Todo hace imperioso que el Ministerio Público adopte medidas drásticas que le pongan atajo a una situación que a todas luces se ha desbordado. Al respecto, la ley da indicaciones claras. Por una parte, y al margen de la causa de justificación que puede reconocerse a quienes ejercen el periodismo (por la libertad de información consagrada en la Constitución Política de la República y no, como erróneamente se ha dicho alguna vez, por el derecho al secreto de la fuente), la filtración (no solo de las comunicaciones captadas mediante una interceptación, sino de cualquier antecedente de la investigación) es un delito, cuando menos respecto de empleados públicos (art. 246 Código Penal en relación con art. 182 Código Procesal Penal), cuya persecución, sin embargo, ha sido un rotundo fracaso, siendo manifiesto, en todo caso, que no es un foco de interés preferente del órgano de persecución penal.

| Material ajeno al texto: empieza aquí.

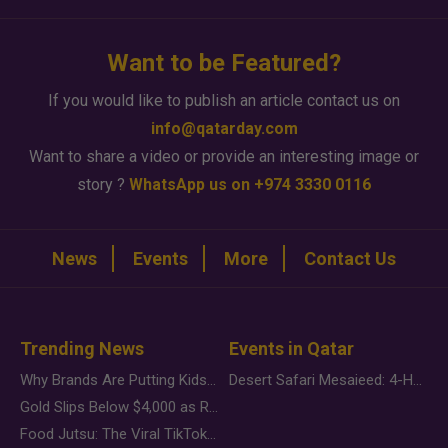
Want to be Featured?
If you would like to publish an article contact us on
info@qatarday.com
Want to share a video or provide an interesting image or
story ?
WhatsApp us on +974 3330 0116
News
Events
More
Contact Us
Trending News
Events in Qatar
Why Brands Are Putting Kids Behind the Camera in a New Instagram Trend
Desert Safari Mesaieed: 4-Hour Dunes & Inland Sea Adventure
Gold Slips Below $4,000 as Rate Fears Trump Geopolitical Risk
Food Jutsu: The Viral TikTok Trend Taking Over Social Media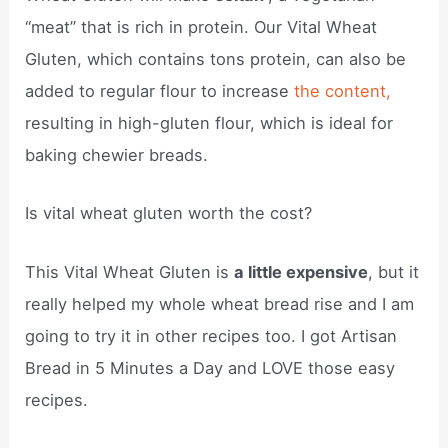
“meat” that is rich in protein. Our Vital Wheat
Gluten, which contains tons protein, can also be
added to regular flour to increase
the content,
resulting in high-gluten flour, which is ideal for
baking chewier breads.
Is vital wheat gluten worth the cost?
This Vital Wheat Gluten is
a little expensive
, but it
really helped my whole wheat bread rise and I am
going to try it in other recipes too. I got Artisan
Bread in 5 Minutes a Day and LOVE those easy
recipes.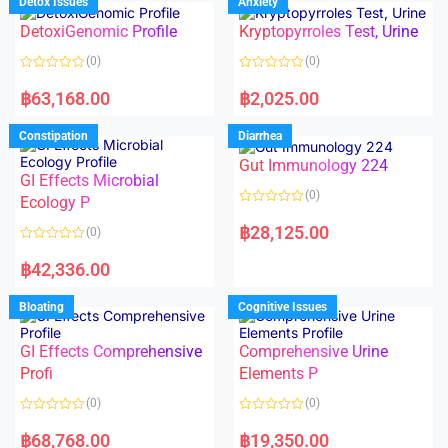
Detox Issues
Anxiety
0
0
o
o
DetoxiGenomic Profile
Kryptopyrroles Test, Urine
u
u
t
t
o
o
(0)
(0)
f
f
5
5
R
R
a
a
฿
63,168.00
฿
2,025.00
t
t
e
e
d
d
Constipation
Diarrhea
0
0
o
o
Gut Immunology 224
u
u
t
t
GI Effects Microbial
o
o
(0)
f
Ecology P
f
5
5
R
a
฿
28,125.00
(0)
t
e
R
d
a
฿
42,336.00
0
t
o
e
u
d
Bloating
Cognitive Issues
t
0
o
o
f
u
5
t
GI Effects Comprehensive
Comprehensive Urine
o
f
Profi
Elements P
5
(0)
(0)
R
R
a
a
฿
68,768.00
฿
19,350.00
t
t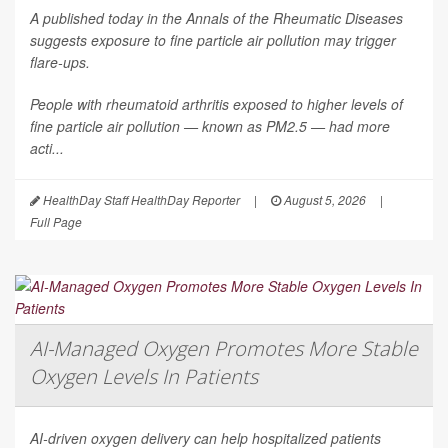
A published today in the
Annals of the Rheumatic Diseases
suggests exposure to fine particle air pollution may trigger
flare-ups.
People with rheumatoid arthritis exposed to higher levels of
fine particle air pollution — known as PM2.5 — had more
acti...
HealthDay Staff HealthDay Reporter
|
August 5, 2026
|
Full Page
AI-Managed Oxygen Promotes More Stable
Oxygen Levels In Patients
AI-driven oxygen delivery can help hospitalized patients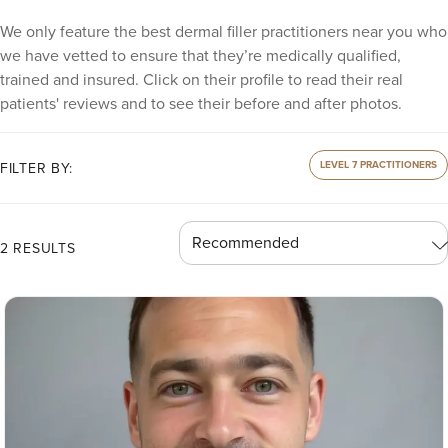
We only feature the best dermal filler practitioners near you who
we have vetted to ensure that they’re medically qualified,
trained and insured. Click on their profile to read their real
patients' reviews and to see their before and after photos.
LEVEL 7 PRACTITIONERS
FILTER BY:
2 RESULTS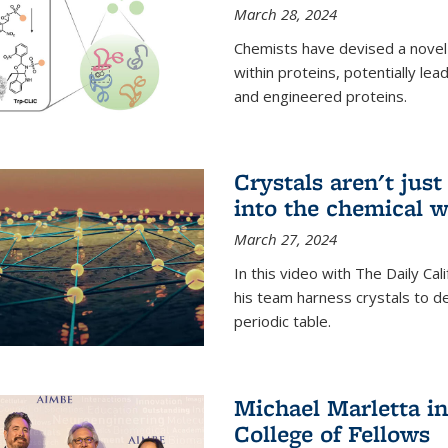
March 28, 2024
Chemists have devised a novel
within proteins, potentially l
and engineered proteins.
Crystals aren't jus
into the chemical w
March 27, 2024
In this video with The Daily Ca
his team harness crystals to de
periodic table.
Michael Marletta i
College of Fellows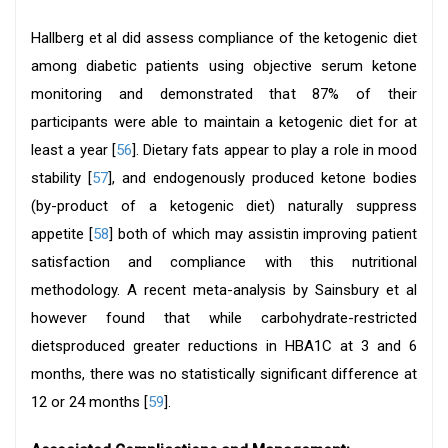
Hallberg et al did assess compliance of the ketogenic diet
among diabetic patients using objective serum ketone
monitoring and demonstrated that 87% of their
participants were able to maintain a ketogenic diet for at
least a year [
56
]. Dietary fats appear to play a role in mood
stability [
57
], and endogenously produced ketone bodies
(by-product of a ketogenic diet) naturally suppress
appetite [
58
] both of which may assistin improving patient
satisfaction and compliance with this nutritional
methodology. A recent meta-analysis by Sainsbury et al
however found that while carbohydrate-restricted
dietsproduced greater reductions in HBA1C at 3 and 6
months, there was no statistically significant difference at
12 or 24 months [
59
].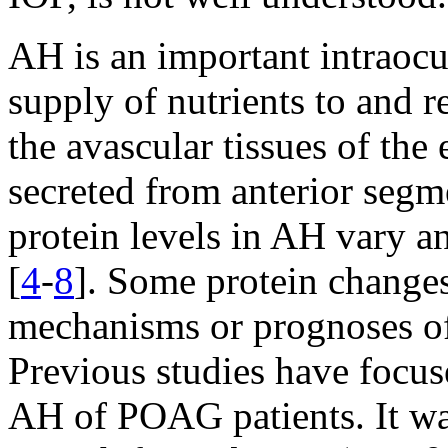
AH is an important intraocul
supply of nutrients to and 
the avascular tissues of the 
secreted from anterior segme
protein levels in AH vary a
[
4
-
8
]. Some protein changes
mechanisms or prognoses of
Previous studies have focus
AH of POAG patients. It wa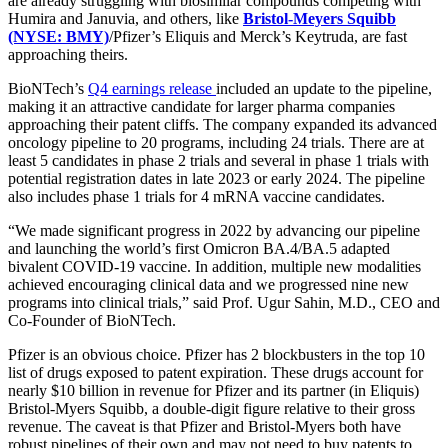
are already struggling with biosimilar compounds competing with
Humira and Januvia, and others, like
Bristol-Meyers Squibb
(NYSE: BMY)
/Pfizer’s Eliquis and Merck’s Keytruda, are fast
approaching theirs.
BioNTech’s
Q4 earnings release
included an update to the pipeline,
making it an attractive candidate for larger pharma companies
approaching their patent cliffs. The company expanded its advanced
oncology pipeline to 20 programs, including 24 trials. There are at
least 5 candidates in phase 2 trials and several in phase 1 trials with
potential registration dates in late 2023 or early 2024. The pipeline
also includes phase 1 trials for 4 mRNA vaccine candidates.
“We made significant progress in 2022 by advancing our pipeline
and launching the world’s first Omicron BA.4/BA.5 adapted
bivalent COVID-19 vaccine. In addition, multiple new modalities
achieved encouraging clinical data and we progressed nine new
programs into clinical trials,” said Prof. Ugur Sahin, M.D., CEO and
Co-Founder of BioNTech.
Pfizer is an obvious choice. Pfizer has 2 blockbusters in the top 10
list of drugs exposed to patent expiration. These drugs account for
nearly $10 billion in revenue for Pfizer and its partner (in Eliquis)
Bristol-Myers Squibb, a double-digit figure relative to their gross
revenue. The caveat is that Pfizer and Bristol-Myers both have
robust pipelines of their own and may not need to buy patents to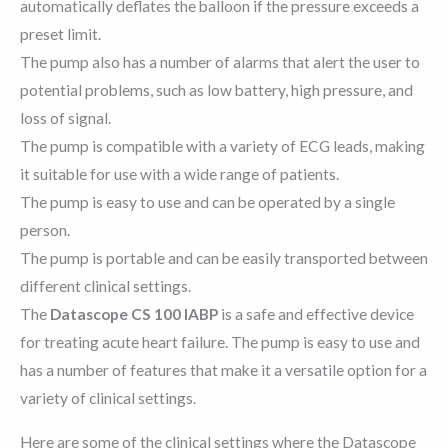
automatically deflates the balloon if the pressure exceeds a
preset limit.
The pump also has a number of alarms that alert the user to
potential problems, such as low battery, high pressure, and
loss of signal.
The pump is compatible with a variety of ECG leads, making
it suitable for use with a wide range of patients.
The pump is easy to use and can be operated by a single
person.
The pump is portable and can be easily transported between
different clinical settings.
The
Datascope CS 100 IABP
is a safe and effective device
for treating acute heart failure. The pump is easy to use and
has a number of features that make it a versatile option for a
variety of clinical settings.
Here are some of the clinical settings where the Datascope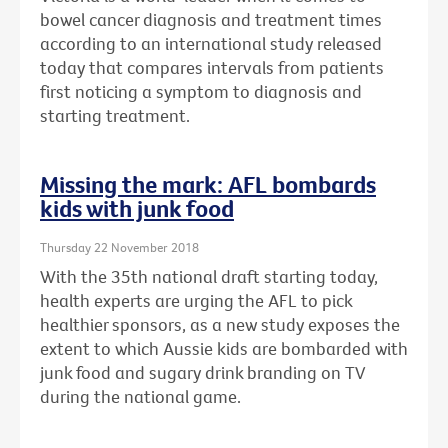
bowel cancer diagnosis and treatment times
according to an international study released
today that compares intervals from patients
first noticing a symptom to diagnosis and
starting treatment.
Missing the mark: AFL bombards
kids with junk food
Thursday 22 November 2018
With the 35th national draft starting today,
health experts are urging the AFL to pick
healthier sponsors, as a new study exposes the
extent to which Aussie kids are bombarded with
junk food and sugary drink branding on TV
during the national game.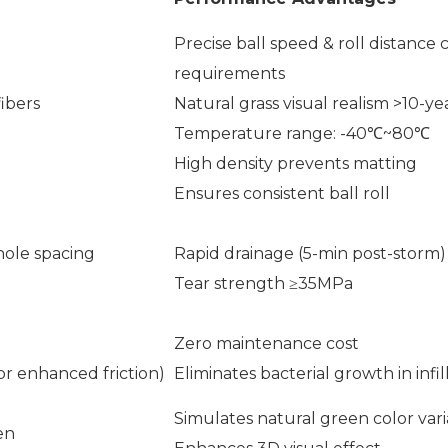
Precise ball speed & roll distance
requirements
ibers
Natural grass visual realism >10-ye
Temperature range: -40℃~80℃
High density prevents matting
Ensures consistent ball roll
hole spacing
Rapid drainage (5-min post-storm)
Tear strength ≥35MPa
Zero maintenance cost
or enhanced friction)
Eliminates bacterial growth in infil
Simulates natural green color vari
en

Ahora bien, con o sin filtraciones y ulterior difusión pública de los antecedentes obtenidos mediante una interceptación, en algo que no admite discusión en cuanto a quién le cabe la responsabilidad, la ley dispone que, una vez terminada la investigación, todo material que no se vaya a usar en juicio o en la investigación de otro hecho con ciertas características debe ser entregado a las personas afectadas, y debe destruirse toda transcripción o copia que exista de él. Pues bien, en los casi 25 años de vigencia del nuevo Código Procesal Penal, el Ministerio Público nunca ha cumplido con estos deberes. Esto significa que la fiscalía guarda miles o millones de comunicaciones telefónicas y similares que deberían ser destruidas por mandato legal, con la agravación adicional de que en muchos casos los afectados ni siquiera saben que sus comunicaciones fueron interceptadas alguna vez y se conservan en poder del Ministerio Público.
Más que cambios normativos, lo que se necesita son medidas internas serias y mínimamente conducentes para el cumplimiento de los deberes legales del Ministerio Público. Es lo menos que se puede exigir.